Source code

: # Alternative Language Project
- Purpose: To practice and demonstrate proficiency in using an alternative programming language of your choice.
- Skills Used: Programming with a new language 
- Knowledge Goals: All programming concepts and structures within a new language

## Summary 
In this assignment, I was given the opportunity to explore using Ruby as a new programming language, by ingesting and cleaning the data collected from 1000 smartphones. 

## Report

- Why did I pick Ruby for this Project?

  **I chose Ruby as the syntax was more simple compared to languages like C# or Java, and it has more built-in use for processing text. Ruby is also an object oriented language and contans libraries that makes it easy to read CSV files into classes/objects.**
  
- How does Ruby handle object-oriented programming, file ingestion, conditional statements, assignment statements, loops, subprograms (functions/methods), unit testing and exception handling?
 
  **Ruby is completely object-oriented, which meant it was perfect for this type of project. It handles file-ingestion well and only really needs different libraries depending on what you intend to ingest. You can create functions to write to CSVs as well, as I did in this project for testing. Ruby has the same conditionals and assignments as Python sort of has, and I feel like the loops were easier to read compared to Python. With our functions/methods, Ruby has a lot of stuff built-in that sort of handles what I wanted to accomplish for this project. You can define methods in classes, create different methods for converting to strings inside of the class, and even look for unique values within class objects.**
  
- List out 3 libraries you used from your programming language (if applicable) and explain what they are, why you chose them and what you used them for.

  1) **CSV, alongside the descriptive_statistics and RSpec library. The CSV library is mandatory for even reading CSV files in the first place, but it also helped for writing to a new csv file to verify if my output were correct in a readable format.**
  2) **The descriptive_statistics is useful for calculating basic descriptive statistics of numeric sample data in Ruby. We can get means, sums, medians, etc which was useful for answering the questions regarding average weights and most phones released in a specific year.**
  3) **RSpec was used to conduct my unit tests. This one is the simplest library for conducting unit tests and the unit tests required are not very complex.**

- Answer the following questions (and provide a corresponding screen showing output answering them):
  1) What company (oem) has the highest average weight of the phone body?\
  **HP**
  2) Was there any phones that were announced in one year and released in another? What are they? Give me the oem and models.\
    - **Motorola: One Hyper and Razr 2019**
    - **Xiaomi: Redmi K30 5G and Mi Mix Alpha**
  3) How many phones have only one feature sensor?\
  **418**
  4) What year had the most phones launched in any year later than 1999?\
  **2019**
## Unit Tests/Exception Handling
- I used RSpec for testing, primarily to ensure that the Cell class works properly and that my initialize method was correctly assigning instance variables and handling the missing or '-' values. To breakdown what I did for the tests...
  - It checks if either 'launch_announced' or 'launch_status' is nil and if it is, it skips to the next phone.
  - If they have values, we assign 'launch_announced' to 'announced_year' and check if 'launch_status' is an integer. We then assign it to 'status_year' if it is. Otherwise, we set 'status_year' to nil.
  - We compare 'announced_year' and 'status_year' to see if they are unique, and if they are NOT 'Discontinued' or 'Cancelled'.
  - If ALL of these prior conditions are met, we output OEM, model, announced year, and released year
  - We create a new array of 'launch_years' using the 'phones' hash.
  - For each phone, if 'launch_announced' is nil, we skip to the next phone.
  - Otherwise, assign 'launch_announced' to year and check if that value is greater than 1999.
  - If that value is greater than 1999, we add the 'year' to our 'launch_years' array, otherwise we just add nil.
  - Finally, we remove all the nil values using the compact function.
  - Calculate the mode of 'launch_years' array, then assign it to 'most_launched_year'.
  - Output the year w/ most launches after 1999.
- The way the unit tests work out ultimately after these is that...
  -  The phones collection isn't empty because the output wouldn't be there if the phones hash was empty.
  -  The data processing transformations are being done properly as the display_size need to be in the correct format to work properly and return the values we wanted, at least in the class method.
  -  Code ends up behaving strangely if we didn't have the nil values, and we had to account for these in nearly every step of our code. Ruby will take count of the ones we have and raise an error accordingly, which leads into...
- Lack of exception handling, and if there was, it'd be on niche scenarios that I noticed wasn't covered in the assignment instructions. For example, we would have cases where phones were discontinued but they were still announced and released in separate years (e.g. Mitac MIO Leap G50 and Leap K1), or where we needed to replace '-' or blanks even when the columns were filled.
•••
**Task instructions:** With no alteration of any kind, give the data again in full.

**Response to the exercise:**
Source code

: # Alternative Language Project
- Purpose: To practice and demonstrate proficiency in using an alternative programming language of your choice.
- Skills Used: Programming with a new language 
- Knowledge Goals: All programming concepts and structures within a new language

## Summary 
In this assignment, I was given the opportunity to explore using Ruby as a new programming language, by ingesting and cleaning the data collected from 1000 smartphones. 

## Report

- Why did I pick Ruby for this Project?

  **I chose Ruby as the syntax was more simple compared to languages like C# or Java, and it has more built-in use for processing text. Ruby is also an object oriented language and contans libraries that makes it easy to read CSV files into classes/objects.**
  
- How does Ruby handle object-oriented programming, file ingestion, conditional statements, assignment statements, loops, subprograms (functions/methods), unit testing and exception handling?
 
  **Ruby is completely object-oriented, which meant it was perfect for this type of project. It handles file-ingestion well and only really needs different libraries depending on what you intend to ingest. You can create functions to write to CSVs as well, as I did in this project for testing. Ruby has the same conditionals and assignments as Python sort of has, and I feel like the loops were easier to read compared to Python. With our functions/methods, Ruby has a lot of stuff built-in that sort of handles what I wanted to accomplish for this project. You can define methods in classes, create different methods for converting to strings inside of the class, and even look for unique values within class objects.**
  
- List out 3 libraries you used from your programming language (if applicable) and explain what they are, why you chose them and what you used them for.

  1) **CSV, alongside the descriptive_statistics and RSpec library. The CSV library is mandatory for even reading CSV files in the first place, but it also helped for writing to a new csv file to verify if my output were correct in a readable format.**
  2) **The descriptive_statistics is useful for calculating basic descriptive statistics of numeric sample data in Ruby. We can get means, sums, medians, etc which was useful for answering the questions regarding average weights and most phones released in a specific year.**
  3) **RSpec was used to conduct my unit tests. This one is the simplest library for conducting unit tests and the unit tests required are not very complex.**

- Answer the following questions (and provide a corresponding screen showing output answering them):
  1) What company (oem) has the highest average weight of the phone body?\
  **HP**
  2) Was there any phones that were announced in one year and released in another? What are they? Give me the oem and models.\
    - **Motorola: One Hyper and Razr 2019**
    - **Xiaomi: Redmi K30 5G and Mi Mix Alpha**
  3) How many phones have only one feature sensor?\
  **418**
  4) What year had the most phones launched in any year later than 1999?\
  **2019**
## Unit Tests/Exception Handling
- I used RSpec for testing, primarily to ensure that the Cell class works properly and that my initialize method was correctly assigning instance variables and handling the missing or '-' values. To breakdown what I did for the tests...
  - It checks if either 'launch_announced' or 'launch_status' is nil and if it is, it skips to the next phone.
  - If they have values, we assign 'launch_announced' to 'announced_year' and check if 'launch_status' is an integer. We then assign it to 'status_year' if it is. Otherwise, we set 'status_year' to nil.
  - We compare 'announced_year' and 'status_year' to see if they are unique, and if they are NOT 'Discontinued' or 'Cancelled'.
  - If ALL of these prior conditions are met, we output OEM, model, announced year, and released year
  - We create a new array of 'launch_years' using the 'phones' hash.
  - For each phone, if 'launch_announced' is nil, we skip to the next phone.
  - Otherwise, assign 'launch_announced' to year and check if that value is greater than 1999.
  - If that value is greater than 1999, we add the 'year' to our 'launch_years' array, otherwise we just add nil.
  - Finally, we remove all the nil values using the compact function.
  - Calculate the mode of 'launch_years' array, then assign it to 'most_launched_year'.
  - Output the year w/ most launches after 1999.
- The way the unit tests work out ultimately after these is that...
  -  The phones collection isn't empty because the output wouldn't be there if the phones hash was empty.
  -  The data processing transformations are being done properly as the display_size need to be in the correct format to work properly and return the values we wanted, at least in the class method.
  -  Code ends up behaving strangely if we didn't have the nil values, and we had to account for these in nearly every step of our code. Ruby will take count of the ones we have and raise an error accordingly, which leads into...
- Lack of exception handling, and if there was, it'd be on niche scenarios that I noticed wasn't covered in the assignment instructions. For example, we would have cases where phones were discontinued but they were still announced and released in separate years (e.g. Mitac MIO Leap G50 and Leap K1), or where we needed to replace '-' or blanks even when the columns were filled.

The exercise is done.